The Field Guide for Radical Living: A Six-Week Series
There is an art to living well, and even more so when living with depression, PTSD, or any other mental health condition.
This field guide is a six-week blog series for those who want to master that art.
Each “radical” is a practice. Together, they form a way of living.
This guide is designed to help out during the toughest times. Chances are, if things feel like they are falling apart, if it feels like life isn't going how we would like it too, one of the “radicals” in this series is going to speak to you and be a call to action.
Each “radical” is a little complex, a little nuanced. Some take a while to wrap your head around. Most of them contain within them a dialectic, or a need to hold two things true at once.

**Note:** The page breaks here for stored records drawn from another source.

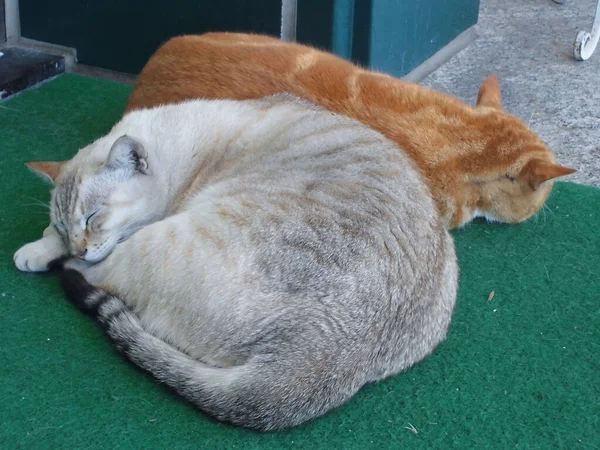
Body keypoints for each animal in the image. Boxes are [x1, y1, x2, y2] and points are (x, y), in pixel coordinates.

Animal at [14, 96, 458, 430]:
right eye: (66, 224)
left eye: (93, 217)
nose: (79, 247)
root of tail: (326, 351)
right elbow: (50, 238)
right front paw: (42, 246)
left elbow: (89, 260)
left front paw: (44, 255)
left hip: (161, 240)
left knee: (97, 279)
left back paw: (70, 269)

Week four: Self-Repair and Compassion
Practices that heal shame, self-attack, and burnout.
These counterbalance discipline and responsibility, preventing rigidity, perfectionism, and emotional exhaustion.
Radical Self-Compassion
You are worthy, always. Even when you are a total mess.
You can be working on yourself and love yourself at the same time.
Self-compassion isn’t letting yourself off the hook, it’s letting yourself be human.
Try this: What would I say to a friend I care deeply about who was in this same situation
Radical Joy
Learning to see the little things and allowing yourself to celebrate them fiercely
You can enjoy the hell out of little things even when the big picture of our lives doesn't currently look great. Don’t wait for joy to be “appropriate.” Don’t wait for life to be perfect. Let yourself feel good, even when things are messy. Radical joy doesn’t mean pretending things are fine when they’re not. It means allowing yourself moments of beauty and pleasure, even in the middle of chaos. It says: Joy doesn’t need to be earned. It’s a human right. I can enjoy the small things even when life is stressful and imperfect.
Try this: Go “glimmer hunting”. Can you find one small thing that brings you even the slightest joy, can you let yourself truly feel it?
Growth does not require cruelty. You are allowed to rest, to laugh, to feel moments of lightness even while you’re healing heavy things. Self-compassion is not a detour from the work, it is the work. And joy, especially in small doses, is not denial. It’s resilience in disguise. Let yourself be human here. Let yourself feel good when you can.